Having passed through the middle of the village of Buntenbock, the Innerste passes Prinzenteich and turns to the west to Wildemann (390 m), one of the smallest towns in Germany. Grumbach, one of the first tributaries, flows into the Innerste in the middle of Wildemann. The Innerste turns to the North to Lautenthal (300 m), another town on its course and flows parallel to the abandoned track of the Innerste Valley Railway. Here the Laute flows into the Innerste in the middle of Lautenthal. The name of the town means "Laute Valley". Near Lautenthal the Innerste is dammed (the Innerstetalsperre). When the dam was built 1963–1966, a nice lake for holidays and watersports was created. A few kilometers further on, the Innerste leaves the Harz Mountains near the town of Langelsheim (204 m) and turns to the Northwest. The first tributary is river Grane (12 km in length).
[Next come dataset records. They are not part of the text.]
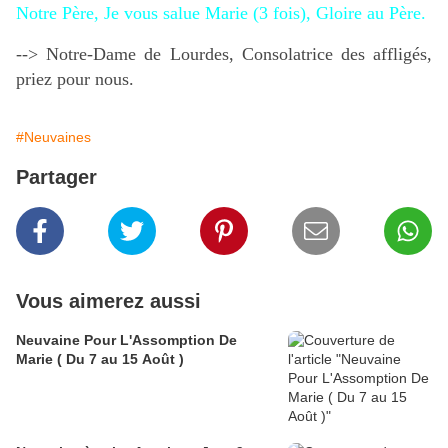
Notre Père,
Je vous salue Marie (3 fois),
Gloire au Père.
--> Notre-Dame de Lourdes, Consolatrice des affligés,
priez pour nous.
#Neuvaines
Partager
Vous aimerez aussi
Neuvaine Pour L'Assomption De
Marie ( Du 7 au 15 Août )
From here, the Innerste flows through the Harzvorland, a hilly countryside. Further tributaries are river Nette (42 km in length), river Lamme (21 km in length), river Bruchgraben, river Neile and river Beuster (12 km in length). Some more towns on its course are the southern quarters of Salzgitter and Hildesheim. The Innerste passes Marienburg Castle, the centre of Hildesheim (90 m) and Steuerwald Castle in the North of the City.

North of Hildesheim, the Innerste enters the North German Plain. About 18 km further on, it flows into the Leine near the town of Sarstedt, south of Hanover, at an elevation of 65 m.

==Media==
Wilhelm Raabe wrote a novelle titled Die Innerste.